Das Fraunhofer ISIT in Schleswig-Holstein hat nun bekanntgegeben, wofür es seinen Förderteil von 19,3 Millionen Euro ausgeben möchte. Zum einen werden damit Geräte zum Aufbringen piezoelektrischen und magnetischen Materialien auf Silizium sowie Aufdampfanlagen für optische und Infrarot-Beschichtungen angeschafft. Auch Ofensysteme, in denen Glaswafer geformt werden sollen, stehen auf der Einkaufsliste. „Die Halbleiterbranche gehört zu den Industrien mit der schnellsten Abfolge von neuen Technologien. Modernste Prozessgeräte werden in der Wirtschaft in fünf bis maximal sieben Jahren abgeschrieben und durch neue Generationen ersetzt“, erläutert ISIT-Leiter Axel Müller-Groeling. Mit den geplanten Neuanschaffungen wäre das ISIT in der Lage, Bauelemente wie Magnetfeldsensoren, optische Mikroscanner oder Mikrolautsprecher für die Industrie zu entwickeln.
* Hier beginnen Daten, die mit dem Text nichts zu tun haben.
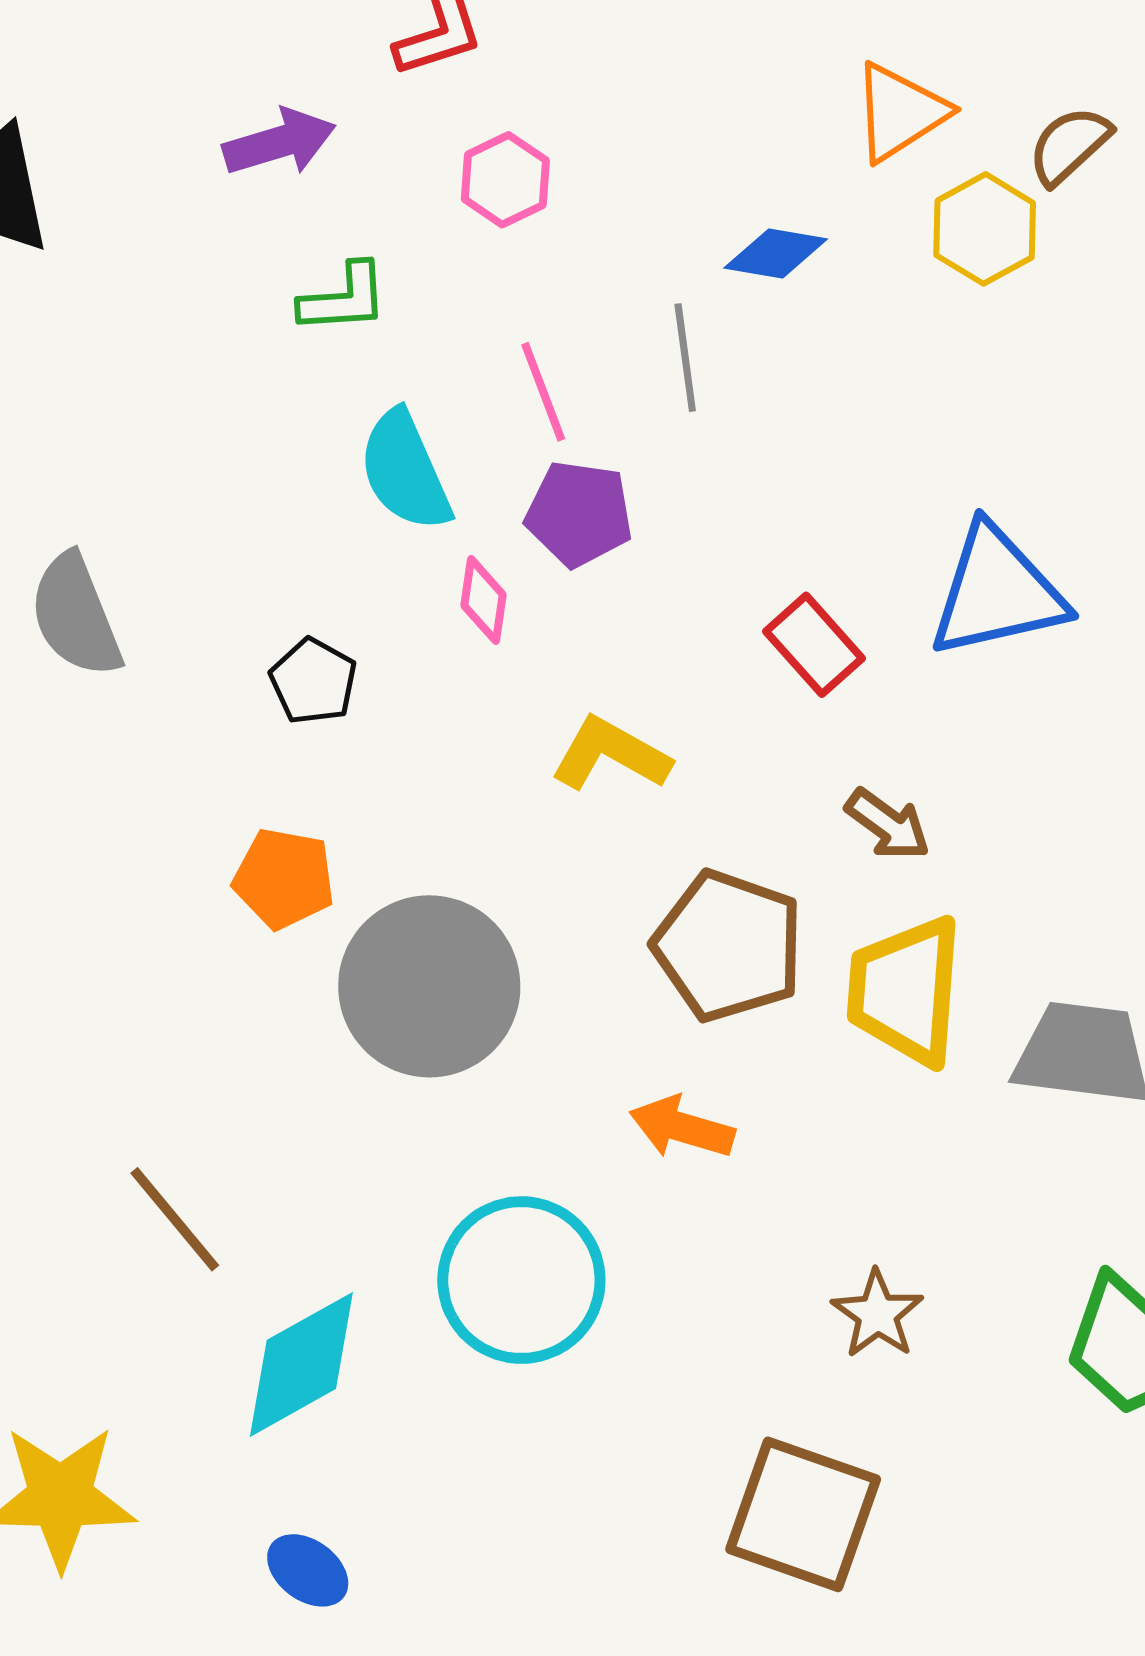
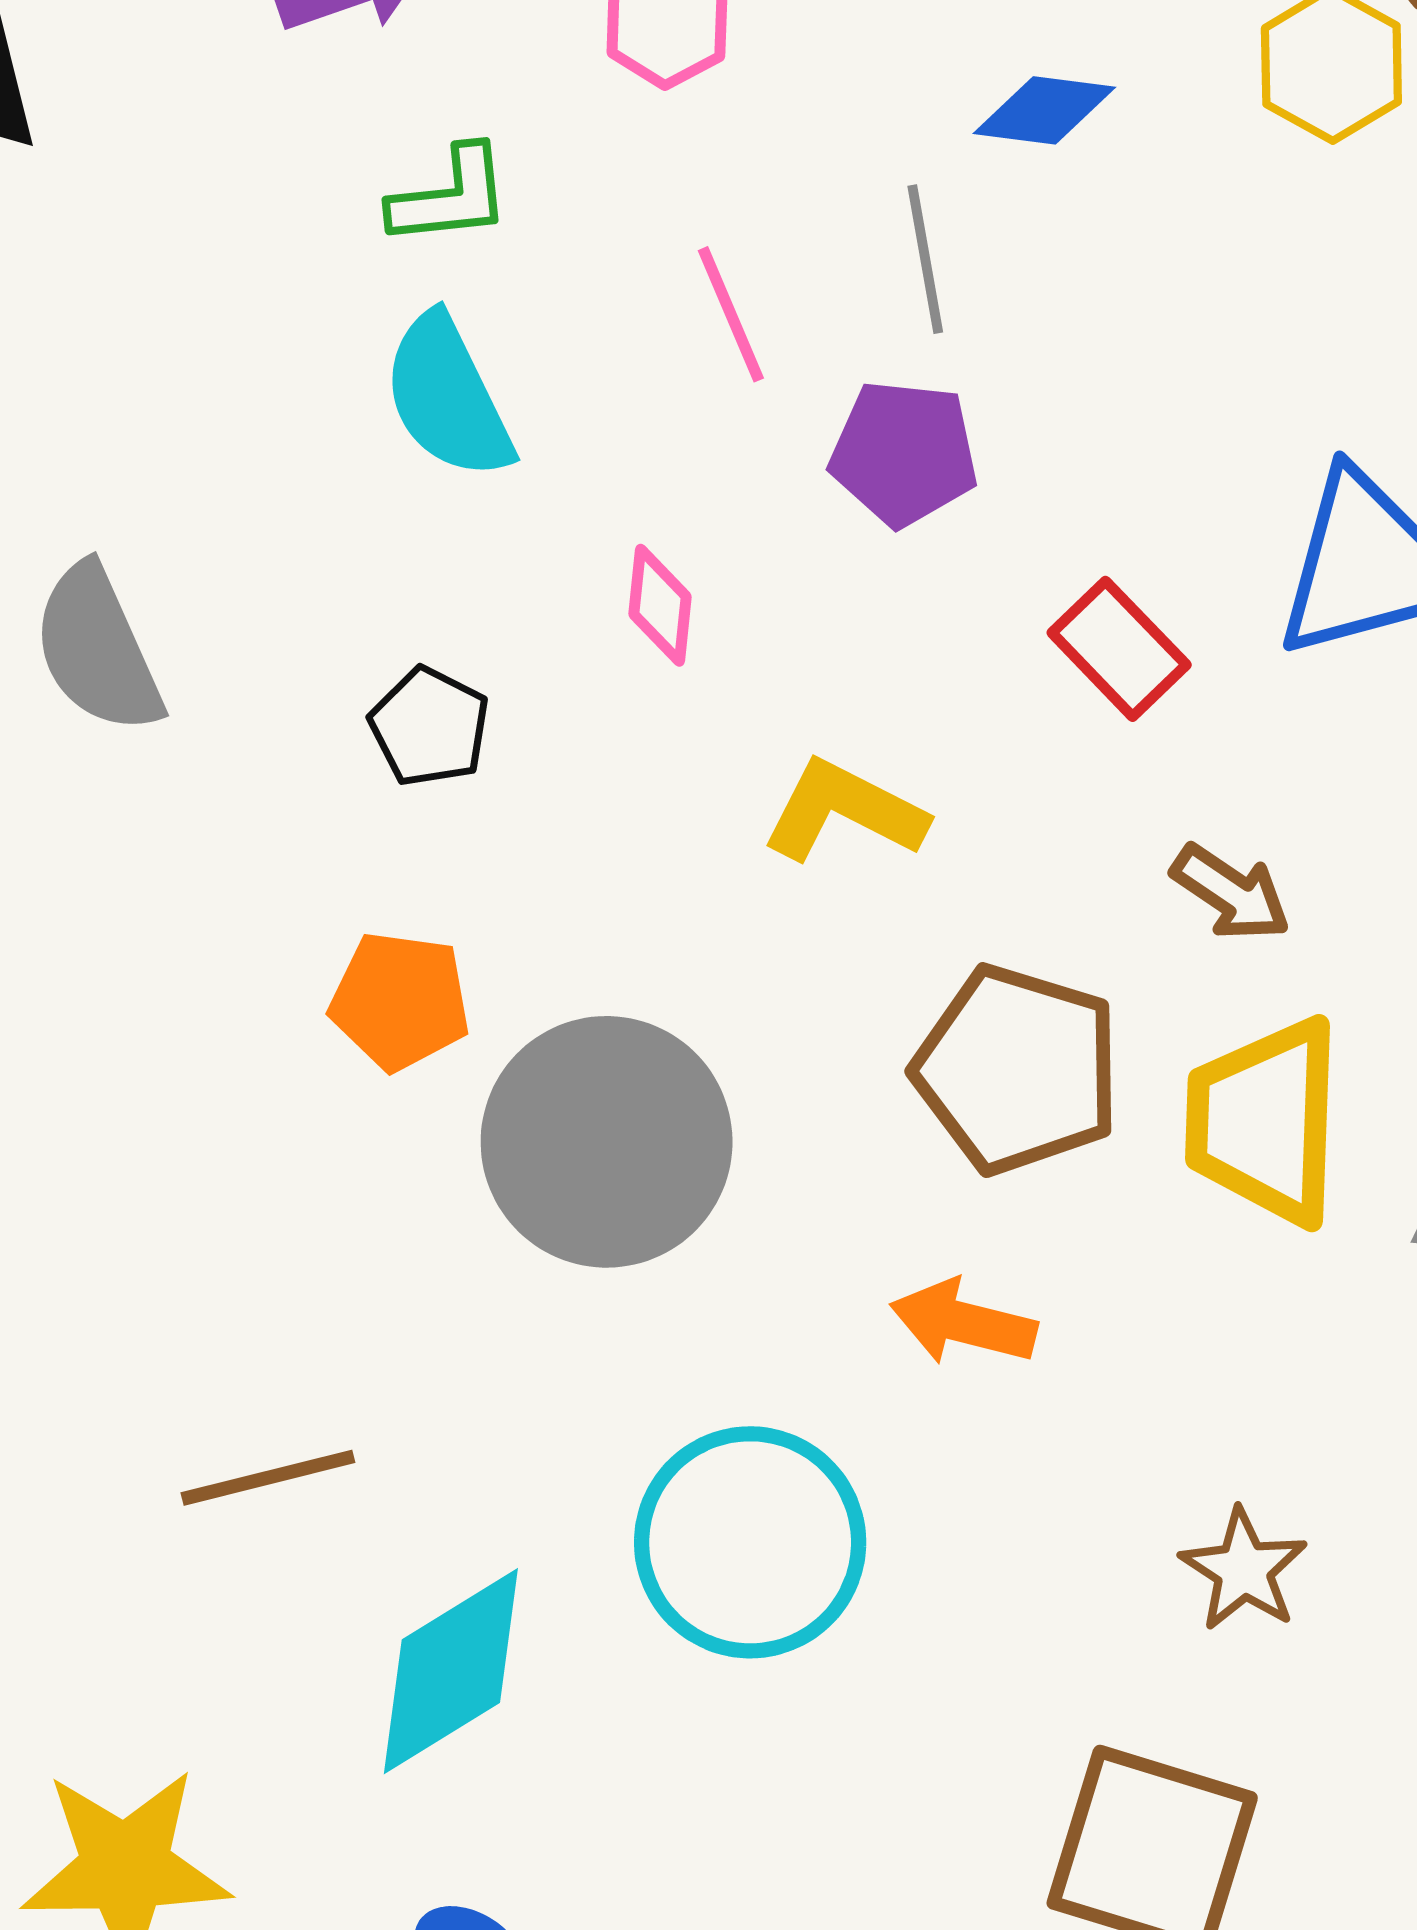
cyan semicircle: (405, 471) -> (448, 397), moved
purple pentagon: (579, 514) -> (904, 453), moved
brown line: (175, 1219) -> (268, 1478), turned -62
Zum anderen plant das ISIT, Anlagen für die Erschließung von Galliumnitrid (GAN) als Materialbasis für innovative Leistungsbauelemente zu entwickeln. Mit Galliumnitrid wollte etwa Audi die Reichweite von Elektroautos maßgeblich erhöhen, noch sind die Ergebnisse aber nicht auf der Straße.

In der Halbleitelektronik werden bisher vor allem Silizium-Leistungsschalter genutzt, „die elektrischen Eigenschaften der Transistoren sind jedoch am theoretischen Limit“, erklärt das ISIT den Forschungsbedarf. Andererseits sei Galliumnitrid noch recht schwer bearbeitbar und es besteht großer Entwicklungsbedarf, „damit sich GaN für die Herstellung von Leistungsbauelementen industriell durchsetzen kann“, sagt Holger Kapels, ISIT-Geschäftsfeldleiter Leistungselektronische Systeme.

Wichtige Anwendungsbereiche der Mikroelektronik

Entwickelt wurde die Mikroelektronik einst für die Raumfahrt, aber sie ist längst in der Industrie angekommen. Branchen wie der Maschinen- und Anlagenbau, aber auch die Automobilindustrie sind zunehmend auf mikroelektronische Anwendungen angewiesen. So finden sich mikroelektronische Bauteile etwa in Maschinensteuerungen, im Arbeitsspeicher von Computern, in der Motorsteuerung von Fahrzeugen und in jedem Smartphone.